Prices can be volatile, to be sure. And all of our “buy low, sell high” philosophy and management strategy may require multiple years to play out advantageously for an investor.

So risk management and diversification2 have a role to play in designing a portfolio that will stand up to short-term individual preferences and tolerances, but still strive for long-term returns that deliver the market rate-of-return – “plus”!

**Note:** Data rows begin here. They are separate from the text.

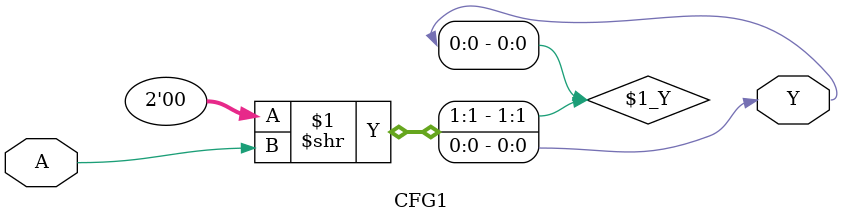
<source format=v>
module CFG1 (
	output Y,
	input A
);
	parameter [1:0] INIT = 2'h0;
	assign Y = INIT >> A;
endmodule
</source>
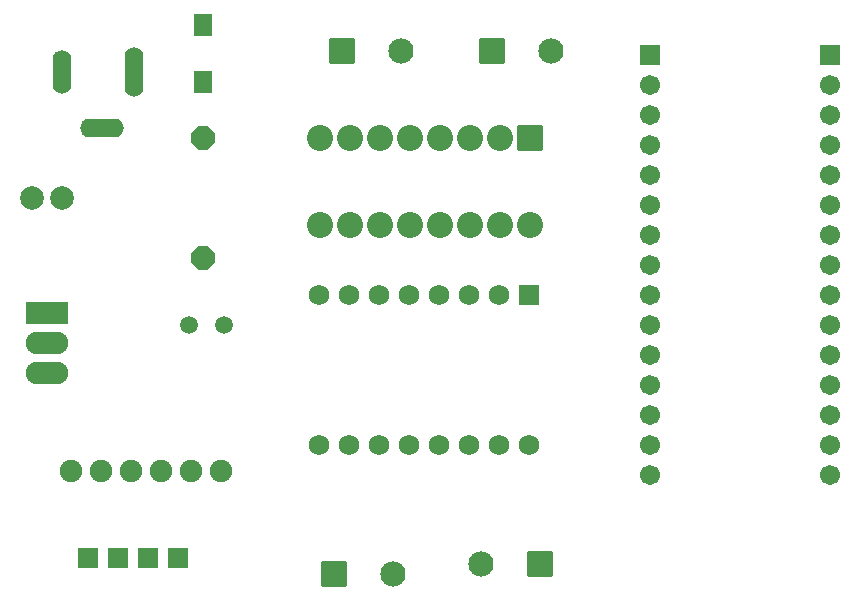
<source format=gts>
G04 Layer: TopSolderMaskLayer*
G04 EasyEDA v6.5.34, 2023-08-22 14:58:17*
G04 f83e431953fc400cbb41a7eecddf86f7,363aeda0569944ed908a43946366a132,10*
G04 Gerber Generator version 0.2*
G04 Scale: 100 percent, Rotated: No, Reflected: No *
G04 Dimensions in millimeters *
G04 leading zeros omitted , absolute positions ,4 integer and 5 decimal *
%FSLAX45Y45*%
%MOMM*%

%AMMACRO1*1,1,$1,$2,$3*1,1,$1,$4,$5*1,1,$1,0-$2,0-$3*1,1,$1,0-$4,0-$5*20,1,$1,$2,$3,$4,$5,0*20,1,$1,$4,$5,0-$2,0-$3,0*20,1,$1,0-$2,0-$3,0-$4,0-$5,0*20,1,$1,0-$4,0-$5,$2,$3,0*4,1,4,$2,$3,$4,$5,0-$2,0-$3,0-$4,0-$5,$2,$3,0*%
%AMMACRO2*4,1,8,-0.4115,-0.9931,-0.9931,-0.4115,-0.9931,0.4115,-0.4115,0.9931,0.4115,0.9931,0.9931,0.4115,0.9931,-0.4115,0.4115,-0.9931,-0.4115,-0.9931,0*%
%ADD10C,1.7272*%
%ADD11MACRO1,0.2032X0.762X0.762X0.762X-0.762*%
%ADD12R,1.7016X1.7016*%
%ADD13C,1.7016*%
%ADD14C,1.5032*%
%ADD15MACRO1,0.1016X0.7349X0.8849X0.7349X-0.8849*%
%ADD16MACRO1,0.1016X-0.7349X-0.8849X-0.7349X0.8849*%
%ADD17O,1.6015970000000002X3.7015928000000002*%
%ADD18O,3.7015928000000002X1.6015970000000002*%
%ADD19O,1.6015970000000002X4.2015918*%
%ADD20MACRO1,0.1016X-1.016X1.016X1.016X1.016*%
%ADD21C,2.1336*%
%ADD22MACRO1,0.1016X1.016X-1.016X-1.016X-1.016*%
%ADD23C,1.9016*%
%ADD24MACRO1,0.2032X-0.762X0.762X0.762X0.762*%
%ADD25O,2.2031959999999997X2.2031959999999997*%
%ADD26MACRO1,0.2032X1X-1X-1X-1*%
%ADD27C,2.0000*%
%ADD28O,3.6015930000000003X1.9015964*%
%ADD29MACRO1,0.1016X1.75X0.9X1.75X-0.9*%
%ADD30MACRO2*%

%LPD*%
D10*
G01*
X5422900Y292100D03*
G01*
X5168900Y292100D03*
G01*
X4914900Y292100D03*
G01*
X4660900Y292100D03*
G01*
X4406900Y292100D03*
G01*
X4152900Y292100D03*
G01*
X3898900Y292100D03*
G01*
X3644900Y292100D03*
G01*
X3644900Y1562100D03*
G01*
X3898900Y1562100D03*
G01*
X4152900Y1562100D03*
G01*
X4406900Y1562100D03*
G01*
X4660900Y1562100D03*
G01*
X4914900Y1562100D03*
G01*
X5168900Y1562100D03*
D11*
G01*
X5422900Y1562100D03*
D12*
G01*
X6451600Y3594100D03*
D13*
G01*
X7975600Y3340100D03*
G01*
X7975600Y2832100D03*
G01*
X7975600Y2324100D03*
G01*
X7975600Y1816100D03*
G01*
X7975600Y1308100D03*
G01*
X7975600Y800100D03*
G01*
X7975600Y292100D03*
G01*
X6451600Y38100D03*
G01*
X6451600Y546100D03*
G01*
X6451600Y1054100D03*
G01*
X6451600Y1562100D03*
G01*
X6451600Y2070100D03*
G01*
X6451600Y2578100D03*
G01*
X6451600Y3086100D03*
G01*
X6451600Y3340100D03*
G01*
X6451600Y2832100D03*
G01*
X6451600Y2324100D03*
G01*
X6451600Y1816100D03*
G01*
X6451600Y1308100D03*
G01*
X6451600Y800100D03*
G01*
X6451600Y292100D03*
G01*
X7975600Y38100D03*
G01*
X7975600Y546100D03*
G01*
X7975600Y1054100D03*
G01*
X7975600Y1562100D03*
G01*
X7975600Y2070100D03*
G01*
X7975600Y2578100D03*
G01*
X7975600Y3086100D03*
D12*
G01*
X7975600Y3594100D03*
D14*
G01*
X2542413Y1308100D03*
G01*
X2842412Y1308100D03*
D15*
G01*
X2667000Y3366795D03*
D16*
G01*
X2667000Y3846804D03*
D17*
G01*
X1472994Y3448105D03*
D18*
G01*
X1812998Y2978104D03*
D19*
G01*
X2083000Y3448055D03*
D20*
G01*
X3839209Y3632200D03*
D21*
G01*
X4339590Y3632200D03*
D20*
G01*
X5109209Y3632200D03*
D21*
G01*
X5609590Y3632200D03*
D22*
G01*
X5520690Y-711200D03*
D21*
G01*
X5020309Y-711200D03*
D20*
G01*
X3775709Y-800100D03*
D21*
G01*
X4276090Y-800100D03*
D23*
G01*
X1549400Y76200D03*
G01*
X1803400Y76200D03*
G01*
X2057400Y76200D03*
G01*
X2311400Y76200D03*
G01*
X2565400Y76200D03*
G01*
X2819400Y76200D03*
D24*
G01*
X1943100Y-660400D03*
G01*
X1689100Y-660400D03*
G01*
X2197100Y-660400D03*
G01*
X2451100Y-660400D03*
D25*
G01*
X3657600Y2159304D03*
G01*
X3911600Y2159304D03*
G01*
X4165600Y2159304D03*
G01*
X4419600Y2159304D03*
G01*
X4673600Y2159304D03*
G01*
X4927600Y2159304D03*
G01*
X5181600Y2159304D03*
G01*
X5435600Y2159304D03*
G01*
X3657600Y2895295D03*
G01*
X3911600Y2895295D03*
G01*
X4165600Y2895295D03*
G01*
X4419600Y2895295D03*
G01*
X4673600Y2895295D03*
G01*
X4927600Y2895295D03*
G01*
X5181600Y2895295D03*
D26*
G01*
X5435600Y2895295D03*
D27*
G01*
X1219200Y2387600D03*
G01*
X1473200Y2387600D03*
D28*
G01*
X1346200Y1155700D03*
G01*
X1346200Y901700D03*
D29*
G01*
X1346200Y1409700D03*
D30*
G01*
X2667000Y2895600D03*
G01*
X2667000Y1879600D03*
M02*

</source>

It’s an ongoing pursuit, and one that we carry out with enthusiasm and rigor day after day, and year after year, for you.

We believe that the scientific and data-driven engine of your investment vehicle is state-of-the-art for this information age. And with our “You Come First” package of service and accessories, it’s hard to put a price on that!


Sources:

[1] In US dollars. Source: Dimensional Fund Advisors, using data from Bloomberg LP. Includes primary and secondary exchange trading volume globally for equities. ETFs and funds are excluded. Daily averages were computed by calculating the trading volume of each stock daily as the closing price multiplied by shares traded that day. All such trading volume is summed up and divided by 252 as an approximate number of annual trading days.

[2] Diversification does not eliminate the risk of market loss.

Important Disclosure Information:

Past performance does not guarantee future results. MarketPlus Investing models consist of institutional quality mutual funds.